Questo tempo di pandemia ha accresciuto in tutto il mondo il senso di smarrimento. Dopo una prima fase di reazione, in cui ci siamo sentiti solidali sulla stessa barca, si è diffusa la tentazione del “si salvi chi può”. Ma grazie a Dio abbiamo reagito di nuovo, con il senso di responsabilità. Veramente possiamo e dobbiamo dire “grazie a Dio”, perché la scelta della responsabilità solidale non viene dal mondo: viene da Dio; anzi, viene da Gesù Cristo, che ha impresso una volta per sempre nella nostra storia la “rotta” della sua vocazione originaria: essere tutti sorelle e fratelli, figli dell’unico Padre.

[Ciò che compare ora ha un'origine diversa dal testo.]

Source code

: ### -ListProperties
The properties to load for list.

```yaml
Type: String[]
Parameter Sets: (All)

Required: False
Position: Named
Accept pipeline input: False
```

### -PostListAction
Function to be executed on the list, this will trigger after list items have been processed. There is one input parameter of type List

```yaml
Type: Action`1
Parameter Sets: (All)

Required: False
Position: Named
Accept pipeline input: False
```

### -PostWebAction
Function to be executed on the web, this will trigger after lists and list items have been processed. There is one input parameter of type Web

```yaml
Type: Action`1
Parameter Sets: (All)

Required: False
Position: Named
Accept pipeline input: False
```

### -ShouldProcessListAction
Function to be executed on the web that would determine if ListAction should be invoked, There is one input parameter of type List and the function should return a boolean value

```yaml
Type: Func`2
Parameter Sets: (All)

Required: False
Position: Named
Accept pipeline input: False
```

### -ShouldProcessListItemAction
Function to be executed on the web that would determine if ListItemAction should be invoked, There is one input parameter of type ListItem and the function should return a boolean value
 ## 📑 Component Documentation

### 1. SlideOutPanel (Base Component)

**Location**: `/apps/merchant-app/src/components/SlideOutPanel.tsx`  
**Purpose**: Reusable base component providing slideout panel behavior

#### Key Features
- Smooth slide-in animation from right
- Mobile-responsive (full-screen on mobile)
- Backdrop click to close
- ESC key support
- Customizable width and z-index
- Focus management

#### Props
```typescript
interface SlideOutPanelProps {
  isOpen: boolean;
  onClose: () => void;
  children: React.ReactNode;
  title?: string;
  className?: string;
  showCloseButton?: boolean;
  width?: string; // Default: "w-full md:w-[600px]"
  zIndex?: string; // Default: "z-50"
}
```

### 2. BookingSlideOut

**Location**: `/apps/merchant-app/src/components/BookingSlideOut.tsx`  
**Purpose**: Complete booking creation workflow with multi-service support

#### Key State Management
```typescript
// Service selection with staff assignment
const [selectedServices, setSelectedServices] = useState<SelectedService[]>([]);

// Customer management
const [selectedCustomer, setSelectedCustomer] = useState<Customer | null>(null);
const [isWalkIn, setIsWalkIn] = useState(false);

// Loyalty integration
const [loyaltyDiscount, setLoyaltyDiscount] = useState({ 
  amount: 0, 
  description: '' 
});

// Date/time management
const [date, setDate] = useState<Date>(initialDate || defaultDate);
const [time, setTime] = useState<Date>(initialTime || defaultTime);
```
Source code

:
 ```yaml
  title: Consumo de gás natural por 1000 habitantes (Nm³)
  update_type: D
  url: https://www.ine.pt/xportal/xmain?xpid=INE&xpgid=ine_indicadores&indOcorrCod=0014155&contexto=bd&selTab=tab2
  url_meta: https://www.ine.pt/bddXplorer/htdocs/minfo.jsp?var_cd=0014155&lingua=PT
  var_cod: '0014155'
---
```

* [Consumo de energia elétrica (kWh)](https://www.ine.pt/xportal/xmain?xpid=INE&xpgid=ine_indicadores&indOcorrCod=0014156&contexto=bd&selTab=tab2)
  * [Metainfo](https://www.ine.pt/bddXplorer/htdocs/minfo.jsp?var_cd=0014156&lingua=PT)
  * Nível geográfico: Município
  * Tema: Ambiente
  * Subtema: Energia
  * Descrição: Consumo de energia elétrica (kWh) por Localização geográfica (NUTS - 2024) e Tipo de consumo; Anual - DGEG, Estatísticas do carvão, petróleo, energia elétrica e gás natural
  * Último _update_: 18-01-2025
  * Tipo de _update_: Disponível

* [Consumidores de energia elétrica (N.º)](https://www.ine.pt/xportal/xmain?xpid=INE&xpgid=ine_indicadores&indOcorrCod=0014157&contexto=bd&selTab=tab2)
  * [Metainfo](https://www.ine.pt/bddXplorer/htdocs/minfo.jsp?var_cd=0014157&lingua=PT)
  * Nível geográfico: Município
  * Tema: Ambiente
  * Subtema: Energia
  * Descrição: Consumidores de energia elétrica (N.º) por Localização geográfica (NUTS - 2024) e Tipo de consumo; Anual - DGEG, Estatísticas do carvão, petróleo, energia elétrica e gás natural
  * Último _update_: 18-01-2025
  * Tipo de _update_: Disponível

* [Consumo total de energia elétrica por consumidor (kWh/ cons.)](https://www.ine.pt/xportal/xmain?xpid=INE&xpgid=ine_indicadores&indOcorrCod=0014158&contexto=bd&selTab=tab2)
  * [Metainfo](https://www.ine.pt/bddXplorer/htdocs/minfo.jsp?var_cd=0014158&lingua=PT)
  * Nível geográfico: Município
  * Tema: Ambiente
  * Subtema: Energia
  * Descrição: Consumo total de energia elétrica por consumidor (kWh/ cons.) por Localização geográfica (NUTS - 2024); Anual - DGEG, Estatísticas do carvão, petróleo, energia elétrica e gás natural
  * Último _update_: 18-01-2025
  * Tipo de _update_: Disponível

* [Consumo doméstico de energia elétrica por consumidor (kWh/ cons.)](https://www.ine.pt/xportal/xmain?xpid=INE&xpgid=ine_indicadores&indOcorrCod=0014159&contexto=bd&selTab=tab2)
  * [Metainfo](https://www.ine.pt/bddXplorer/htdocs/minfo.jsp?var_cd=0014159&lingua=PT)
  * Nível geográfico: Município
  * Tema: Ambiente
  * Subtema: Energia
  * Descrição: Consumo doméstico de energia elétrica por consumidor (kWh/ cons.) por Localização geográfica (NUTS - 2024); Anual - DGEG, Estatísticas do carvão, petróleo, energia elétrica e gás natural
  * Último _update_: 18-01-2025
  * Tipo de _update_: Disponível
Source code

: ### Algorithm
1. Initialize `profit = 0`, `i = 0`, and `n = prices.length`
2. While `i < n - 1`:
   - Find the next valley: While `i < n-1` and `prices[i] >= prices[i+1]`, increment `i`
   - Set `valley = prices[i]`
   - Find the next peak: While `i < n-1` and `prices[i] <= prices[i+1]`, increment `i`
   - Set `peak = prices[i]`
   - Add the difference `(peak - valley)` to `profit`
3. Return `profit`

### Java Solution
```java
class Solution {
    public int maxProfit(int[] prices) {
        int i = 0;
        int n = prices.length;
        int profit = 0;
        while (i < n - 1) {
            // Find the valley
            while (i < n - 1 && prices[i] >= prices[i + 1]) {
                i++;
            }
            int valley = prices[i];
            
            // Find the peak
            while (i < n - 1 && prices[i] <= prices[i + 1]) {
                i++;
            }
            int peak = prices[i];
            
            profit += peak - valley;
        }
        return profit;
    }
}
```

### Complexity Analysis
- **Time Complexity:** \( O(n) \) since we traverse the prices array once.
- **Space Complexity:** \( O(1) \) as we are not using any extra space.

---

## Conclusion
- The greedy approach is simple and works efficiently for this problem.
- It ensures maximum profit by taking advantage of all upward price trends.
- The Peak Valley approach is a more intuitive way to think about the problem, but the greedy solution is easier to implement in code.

Roma, questa vocazione, la porta scritta nel cuore. A Roma sembra che tutti si sentano fratelli; in un certo senso, tutti si sentono a casa, perché questa città custodisce in sé un’apertura universale. Oso dire: è la città universale. Le viene dalla sua storia, dalla sua cultura; le viene principalmente dal Vangelo di Cristo, che qui ha messo radici profonde fecondate dal sangue dei martiri, cominciando da Pietro e Paolo.
Ma anche in questo caso, stiamo attenti: una città accogliente e fraterna non si riconosce dalla “facciata”, dalle parole, dagli eventi altisonanti. No. Si riconosce dall’attenzione quotidiana, dall’attenzione “feriale” a chi fa più fatica, alle famiglie che sentono di più il peso della crisi, alle persone con disabilità gravi e ai loro familiari, a quanti hanno necessità ogni giorno dei trasporti pubblici per andare al lavoro, a quanti vivono nelle periferie, a coloro che sono stati travolti da qualche fallimento nella loro vita e hanno bisogno dei servizi sociali, e così via. È la città che guarda a ognuno dei suoi figli, a ognuno dei suoi abitanti, anzi, a ognuno dei suoi ospiti.
Roma è una città meravigliosa, che non finisce di incantare; ma per chi ci vive è anche una città faticosa, purtroppo non sempre dignitosa per i cittadini e per gli ospiti, una città che a volte sembra scartare. L’auspicio allora è che tutti, chi vi abita e chi vi soggiorna per lavoro, pellegrinaggio o turismo, tutti possano apprezzarla sempre più per la cura dell’accoglienza, della dignità della vita, della casa comune, dei più fragili e vulnerabili. Che ognuno possa stupirsi scoprendo in questa città una bellezza che direi “coerente”, e che suscita gratitudine. Questo è il mio augurio per quest’anno.
Sorelle e fratelli, oggi la Madre – la Madre Maria e la Madre Chiesa – ci mostra il Bambino. Ci sorride e ci dice: “Lui è la Via. Seguitelo, abbiate fiducia. Lui non delude”. Seguiamolo, nel cammino quotidiano: Lui dà pienezza al tempo, dà senso alle opere e ai giorni. Abbiamo fiducia, nei momenti lieti e in quelli dolorosi: la speranza che Lui ci dona è la speranza che non delude mai.